Great leaders get things done, but they don’t do it themselves. They develop and master influential authority and persuasion. Here’s how.
As the author of Lead 4 Success, George Hallenbeck says, “Without the capacity to influence others, your ability to make what you envision a reality remains elusive because, after all, no one can do it alone…”
In this article I’ll show you how the patterns of communication, human behaviour and body language can help you develop and master influential authority and persuasion. There are three considerations which form the core of influential communication and they are backed by scientific research.
#1 Patterns of communication
While you may know something about the different styles of communication, you might not have thought too much about communication patterns. These patterns show how communication flows between people. Understanding that flow gives you the chance to tap into it and get your message heard.
Often the real patterns of communication go unseen because we look at organisational communication through the lens of hierarchy. That means we can’t tap into the real conversation.
For example, at a meeting, you would usually see the leader as the decision maker, and if you want to get something through, you’d spend your energies communicating with him or her. Yet if you mapped the patterns going on behind the scenes, you might find there’s someone else you should have targeted – an influencer who has an open line with the other attendees. That’s the person you need to know about and get on side.
Watch the way the people around you communicate. Who talks to whom and how often? Look for the informal chats happening and map them. You’ll soon find the communication system operates around you and that’s how you’ll identify the channel to use to spread your influence.
#2 Human behaviour
Social scientist, Robert Cialdini, wrote a book titled “Influence: The Psychology of Persuasion” where he talked about our natural tendency towards fixed action patterns. We have predictable reactions to certain triggers. They are precise things we do without even thinking about it. If you can identify people’s fixed action patterns, you can use them to become more persuasive.

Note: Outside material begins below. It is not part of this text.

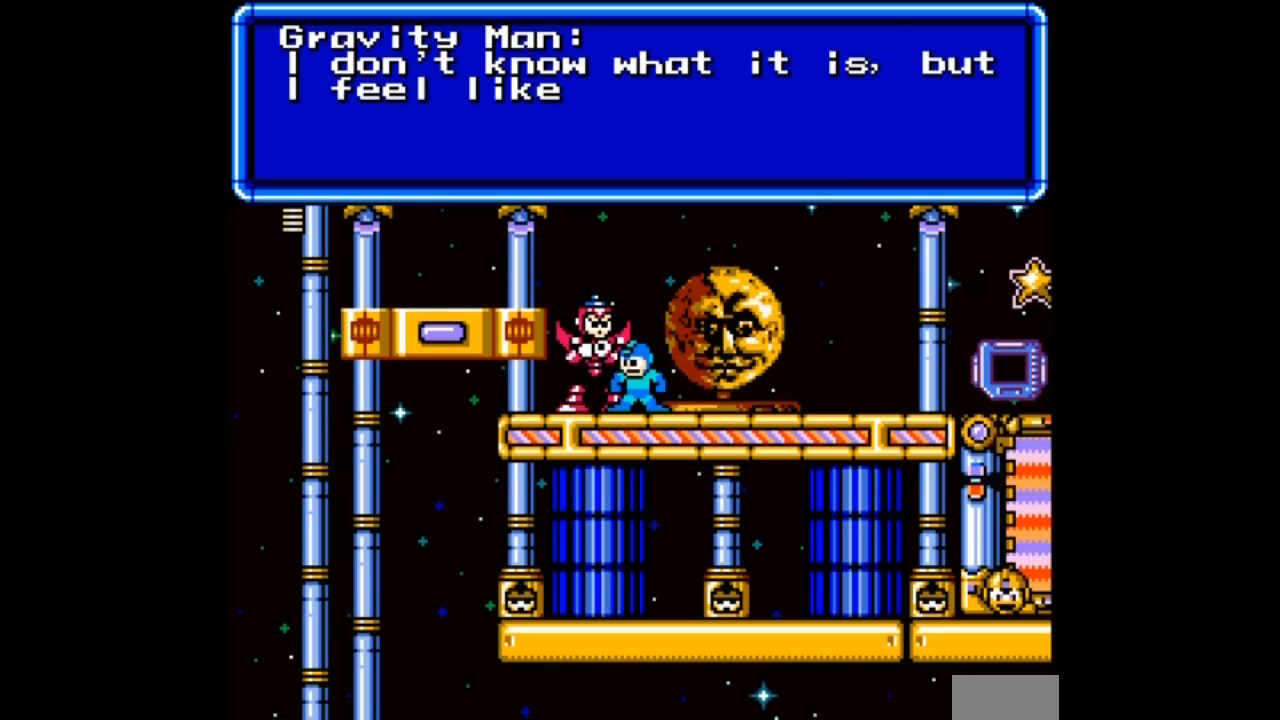
{"buttons": [], "events": []}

Marketers are experts at using fixed action patterns to elicit a desired response. For example, they often use scarcity as a trigger. “Only 3 available at this price!” Your brain’s response is to spark you into action.
In the workplace, people develop very specific fixed action patterns. We know what works well for us and it saves time and minimises the effort of decision making.

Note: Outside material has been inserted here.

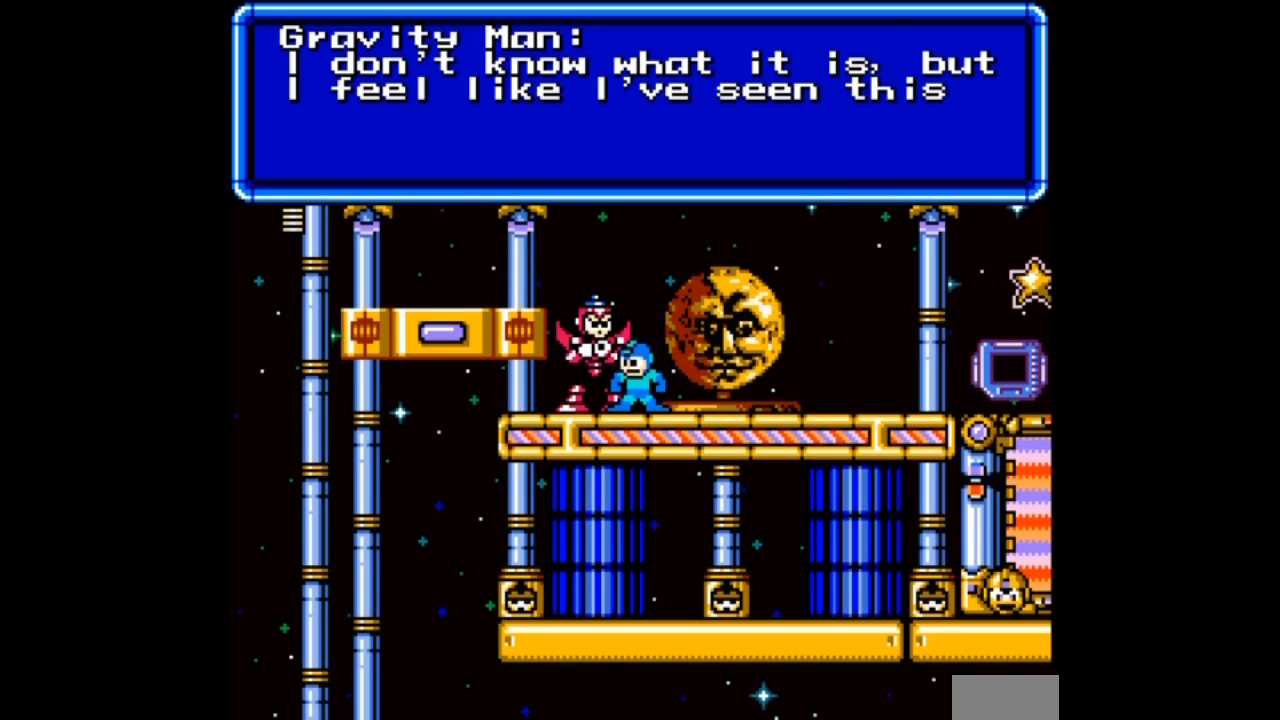
{"buttons": [], "events": []}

One of the best examples Cialdini gave was of a researcher asking to cut in line to make copies. The researcher was more successful when she gave a reason for her request, even if it was something as simple as “because I have to make copies.” People were more inclined to comply when they new there was a reason for the request, even if it wasn’t a good one.
Cialdini also talked about the use of contrast. When two options are offered in sequence, people tend to see the differences between them as bigger than they really are. If you want to increase the chances of your proposal being accepted, present a more expensive or difficult one first. Your proposal will seem much more reasonable.
And if you know your boss needs to finish a coffee before tackling work, there’s no point in trying to achieve anything until that coffee is gone.
Think about the fixed action patterns of the people you need to connect with and use them to build your influence.
#3 Body language
Socially, there are certain actions we take in response to a trigger. For example, when someone holds out their hand we automatically reach out to shake it. Or when someone smiles at us, we smile in return. Then there is the power pose which makes us seem strong and more authoritative. Just imagine the response you’d get it you combined all three triggers at once. You’d establish a connection, create rapport and be regarded as someone who knows what they’re talking about.
But you need more than that; you need to be trusted if you want to influence others. The smile and the handshake are a great start, but a great technique is to match the speed of the other person’s movements. It’s soothing and will help them feel you’re on the same wavelength.
Another technique is to nod while you’re listening to signal agreement. Then, as you present your position, keep nodding and watch the person start to nod, too. Once they nod their heads, their brain will start to trigger a yes to your suggestion.
Use body language to influence people to your way of thinking. Show power and confidence but be sure to build trust through movements which build rapport instead of dominating.
These three techniques will help you establish and build your influence and authority and take another step towards becoming a great leader.